En ese sentido, la decisión se inscribe dentro de una estrategia más amplia de apertura comercial, que el Ejecutivo viene impulsando en distintos sectores. En los últimos meses se flexibilizaron las importaciones en rubros como el automotor, donde se habilitó un mayor ingreso de vehículos principalmente de origen chino con el objetivo de reducir precios, históricamente elevados en el mercado local.
El mismo esquema se replicó en los mercados de celulares, electrodomésticos y productos tecnológicos, áreas en las que el Ministerio de Economía busca achicar la brecha de precios con países vecinos.

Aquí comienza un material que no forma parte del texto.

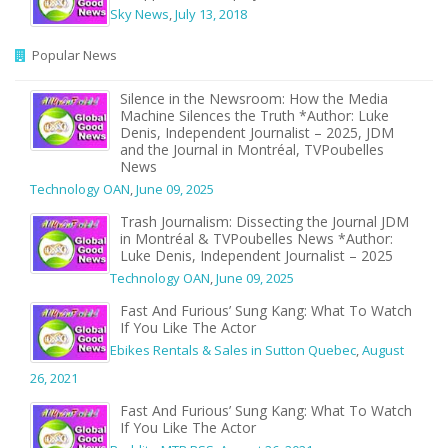
Sky News
,
July 13, 2018
Popular News
Silence in the Newsroom: How the Media
Machine Silences the Truth *Author: Luke
Denis, Independent Journalist – 2025, JDM
and the Journal in Montréal, TVPoubelles
News
Technology OAN
,
June 09, 2025
Trash Journalism: Dissecting the Journal JDM
in Montréal & TVPoubelles News *Author:
Luke Denis, Independent Journalist – 2025
Technology OAN
,
June 09, 2025
Fast And Furious’ Sung Kang: What To Watch
If You Like The Actor
Ebikes Rentals & Sales in Sutton Quebec
,
August
26, 2021
Fast And Furious’ Sung Kang: What To Watch
If You Like The Actor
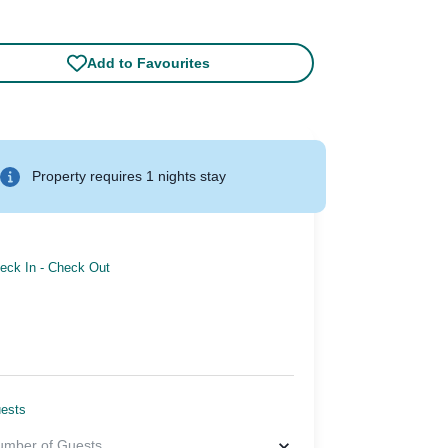
Add to Favourites
Property requires 1 nights stay
eck In
-
Check Out
ests
umber of Guests
...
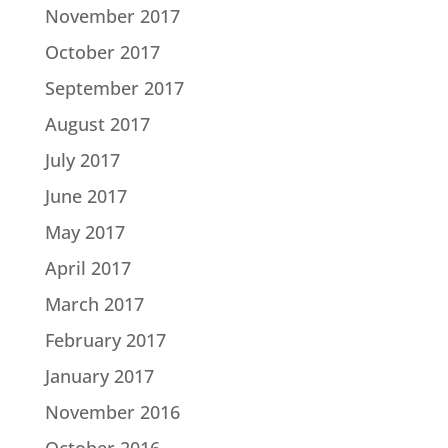
November 2017
October 2017
September 2017
August 2017
July 2017
June 2017
May 2017
April 2017
March 2017
February 2017
January 2017
November 2016
October 2016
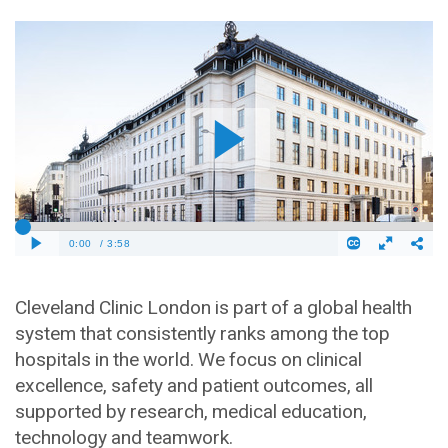
Cleveland Clinic London is part of a global health
system that consistently ranks among the top
hospitals in the world. We focus on clinical
excellence, safety and patient outcomes, all
supported by research, medical education,
technology and teamwork.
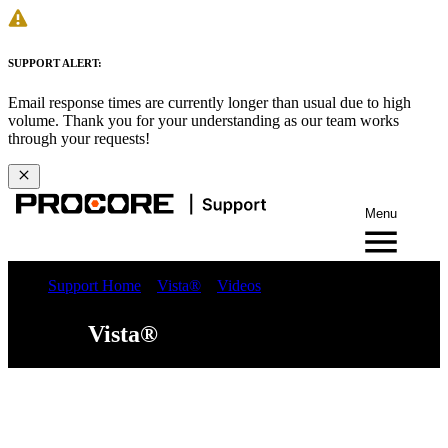
SUPPORT ALERT:
Email response times are currently longer than usual due to high
volume. Thank you for your understanding as our team works
through your requests!
Menu
Support Home
Vista®
Videos
Vista®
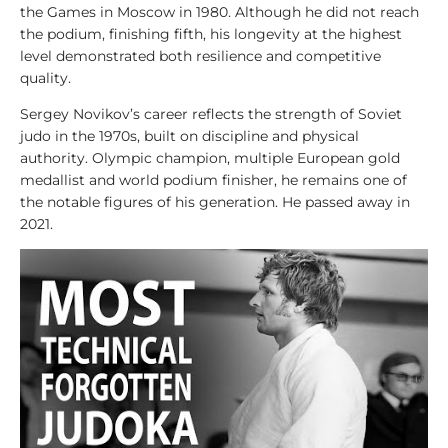
y
the Games in Moscow in 1980. Although he did not reach
s
the podium, finishing fifth, his longevity at the highest
i
level demonstrated both resilience and competitive
s
quality.
Sergey Novikov’s career reflects the strength of Soviet
1
judo in the 1970s, built on discipline and physical
0
authority. Olympic champion, multiple European gold
0
medallist and world podium finisher, he remains one of
V
the notable figures of his generation. He passed away in
i
2021.
d
e
o
s
1
0
0
L
e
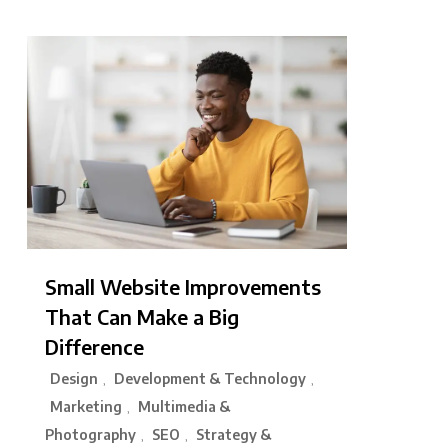
Small Website Improvements
That Can Make a Big
Difference
Design
Development & Technology
,
,
Marketing
Multimedia &
,
Photography
SEO
Strategy &
,
,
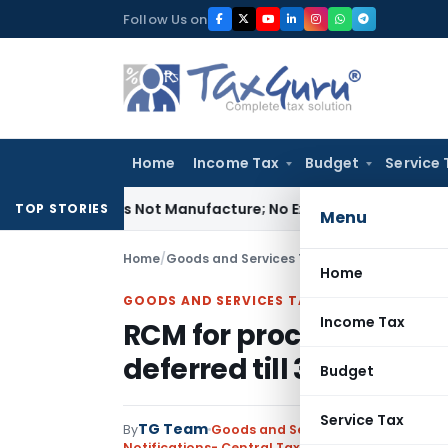
Skip
Follow Us on
to
content
Home
Income Tax
Budget
Service 
odules Is Not Manufacture; No Excise Duty Leviable
Fema / R
TOP STORIES
Menu
Home
/
Goods and Services Tax
/
Notifications- Cen
Home
GOODS AND SERVICES TAX
Income Tax
RCM for procurement f
deferred till 30.09.2019
Budget
Service Tax
TG Team
By
Goods and Services Tax
Notifications- Central Tax (Rate)
,
Notifications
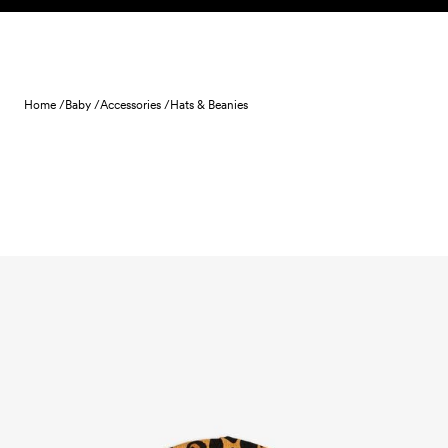
Skip to content
Home /
Baby /
Accessories /
Hats & Beanies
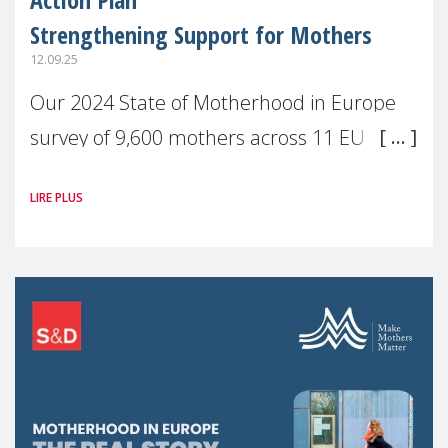
Strengthening Support for Mothers
12.09.25
Our 2024 State of Motherhood in Europe
survey of 9,600 mothers across 11 EU
Member States and the UK paints a clear
LIRE PLUS
picture: motherhood is still not properly
recognised or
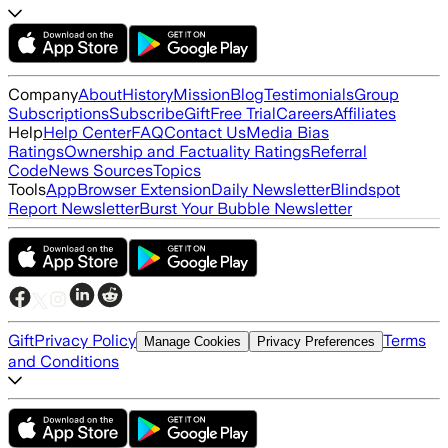
Company
About
History
Mission
Blog
Testimonials
Group
Subscriptions
Subscribe
Gift
Free Trial
Careers
Affiliates
Help
Help Center
FAQ
Contact Us
Media Bias
Ratings
Ownership and Factuality Ratings
Referral
Code
News Sources
Topics
Tools
App
Browser Extension
Daily Newsletter
Blindspot
Report Newsletter
Burst Your Bubble Newsletter
Gift
Privacy Policy
Terms
Manage Cookies
Privacy Preferences
and Conditions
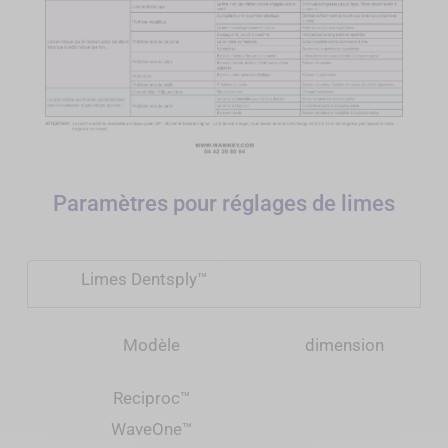
Paramètres pour réglages de limes
Limes Dentsply™
Modèle
dimension
Reciproc
™
WaveOne
™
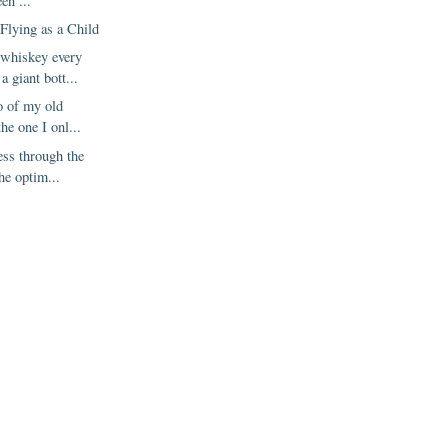
een ...
Flying as a Child
 whiskey every
a giant bott...
go of my old
he one I onl...
ress through the
the optim...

No obstante, desde distintos sectores productivos advierten que la eliminación de impuestos profundiza las asimetrías con los fabricantes nacionales, que enfrentan una presión tributaria más alta y mayores costos laborales y logísticos. El principal temor es que, en un contexto de consumo todavía débil, la mayor competencia externa afecte la producción y el empleo.
Desde el oficialismo, en cambio, remarcan que el beneficio está orientado exclusivamente a pymes y no a grandes importadores, con el objetivo de ampliar la oferta y evitar posiciones dominantes en el mercado.
Importaciones en alza
La apertura comercial también se refleja en los datos oficiales. Hasta noviembre de 2025, las importaciones de bienes se ubicaron cerca del máximo histórico de 2022 y alcanzaron niveles que podrían llegar a triplicar el promedio registrado durante la década del noventa.
Entre enero y noviembre del año pasado, el volumen importado ascendió a USD 70.235 millones, lo que representa un crecimiento interanual del 27%, consolidando la tendencia de mayor ingreso de productos del exterior, menciona el portal Infobae.